Semasa pemerintahannya, Abu Bakar berhasil
memperluas daerah dakwah Islamiyah, antara lain ke Irak yang ketika itu
termasuk wilayah jajahan Kerajaan Persia, dan ke Syam yang di bawah jajahan
Romawi.
Setelah memerintah selama dua tahun, Abu Bakar
berpulang ke Rahmatullah pada tanggal 23 Jumadil Akhir 13H dalam usia 63 tahun
dan dimakamkan dekat makam Rasulullah saw. Beliau dikenal oleh para
sahabat sebagai kholifah yang sangat taat kepada
Allah SWT dan Rasul-Nya serta berbudi luhur.

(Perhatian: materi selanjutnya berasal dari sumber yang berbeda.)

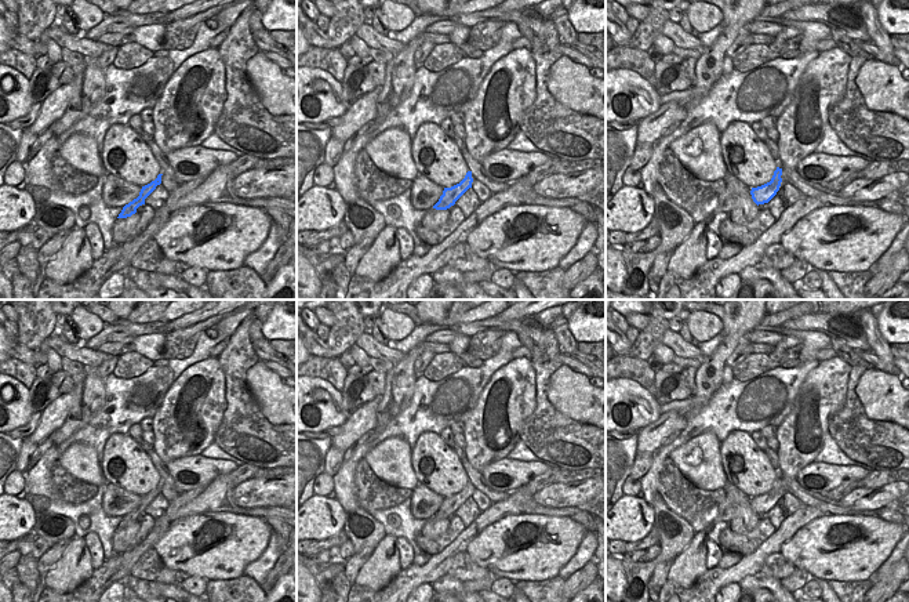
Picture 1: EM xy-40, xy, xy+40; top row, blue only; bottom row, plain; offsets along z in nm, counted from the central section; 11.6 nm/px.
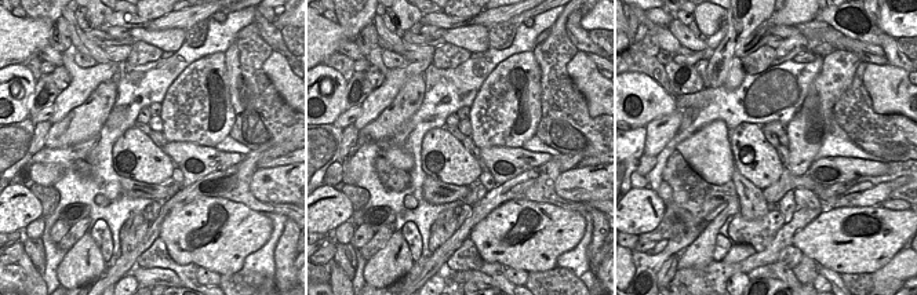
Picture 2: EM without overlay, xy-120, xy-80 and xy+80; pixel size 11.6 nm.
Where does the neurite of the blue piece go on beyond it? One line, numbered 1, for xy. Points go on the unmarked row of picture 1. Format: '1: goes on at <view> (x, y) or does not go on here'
1: does not go on here

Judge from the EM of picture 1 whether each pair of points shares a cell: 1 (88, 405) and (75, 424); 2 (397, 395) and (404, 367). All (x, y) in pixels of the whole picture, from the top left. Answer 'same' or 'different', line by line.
1: same
2: same

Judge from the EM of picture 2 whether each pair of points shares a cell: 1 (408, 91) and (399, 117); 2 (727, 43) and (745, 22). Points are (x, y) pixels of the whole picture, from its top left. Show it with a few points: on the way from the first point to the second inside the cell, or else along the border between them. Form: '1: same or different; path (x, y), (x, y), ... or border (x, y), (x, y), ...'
1: same; path (408, 98), (400, 110)
2: same; path (732, 37), (739, 28)

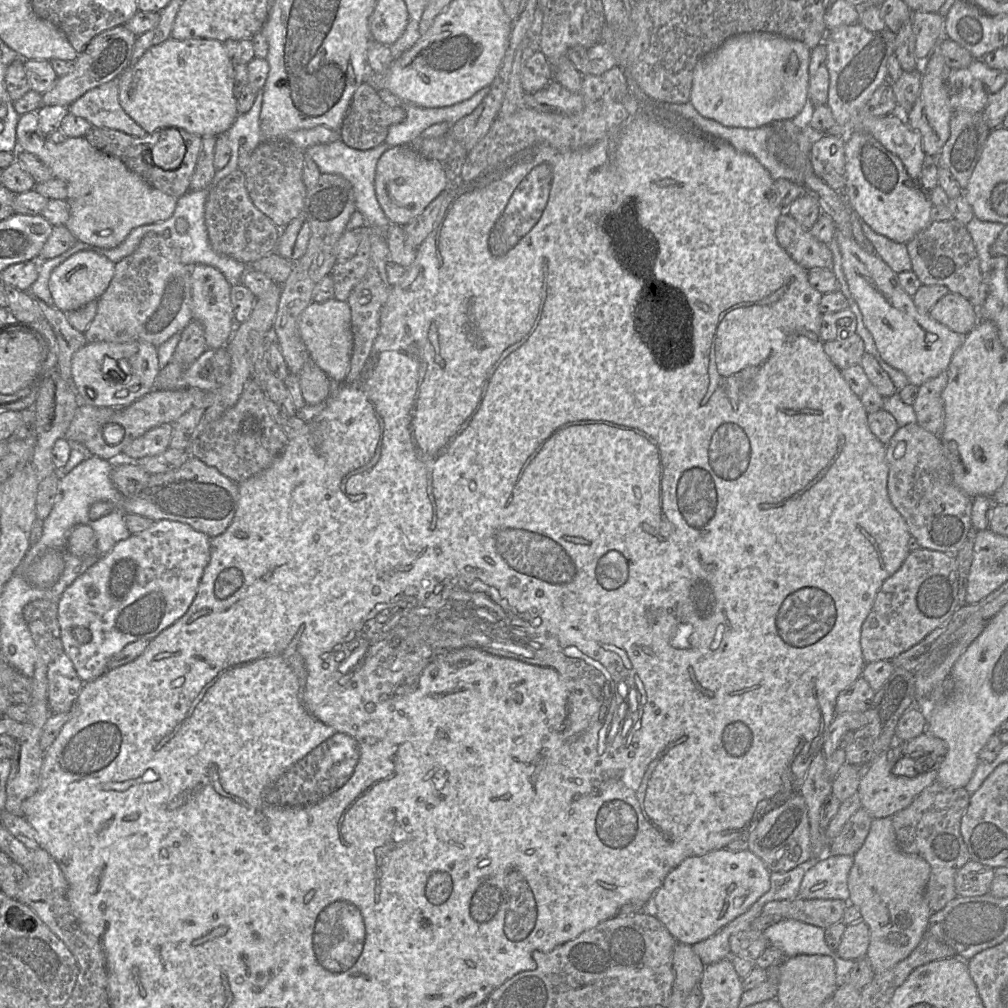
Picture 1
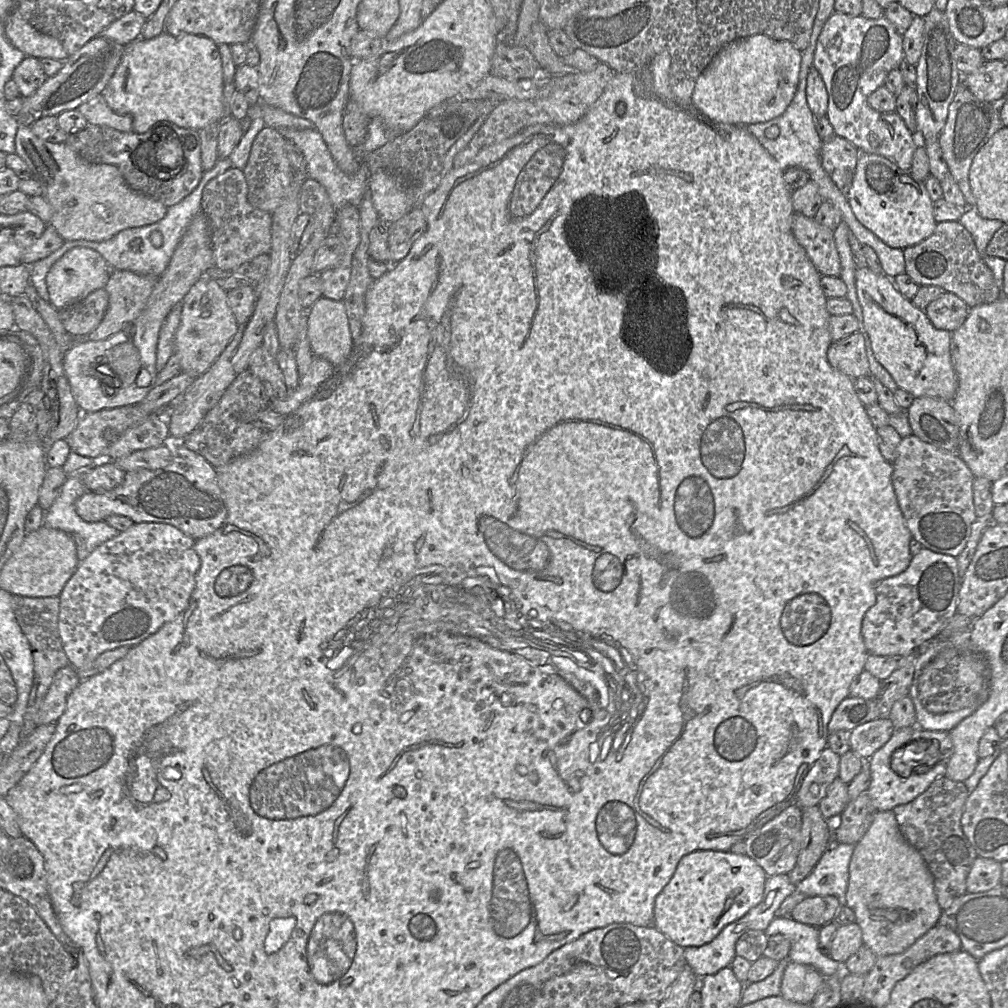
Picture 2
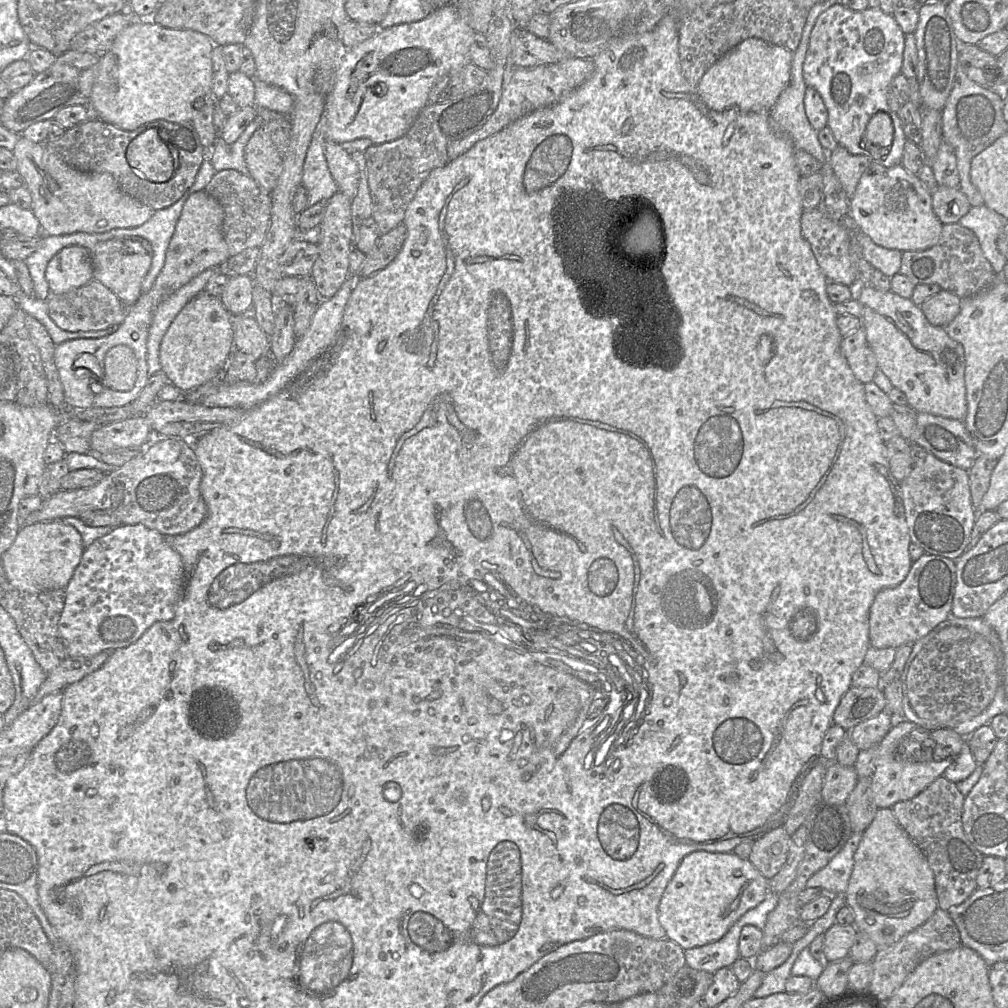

B. Umar bin Khatthab (13-23 H/634-644 M)
Umar memiliki kepribadian yang sangat kuat, dan
tegas memperjuangkan kebenaran. Oleh karena itu masyarakat menggelarinya Al
Faruq, artinya yang dengan tegas membedakan yang benar dan yang salah.
Sedemikian gigih Umar dalam menegakkan syari’at Islam, sehingga Abdullah bin
Mas’ud mengatakan, “Sejak Islamnya Umar kami merasa mulia.” (H.R. Bukhori)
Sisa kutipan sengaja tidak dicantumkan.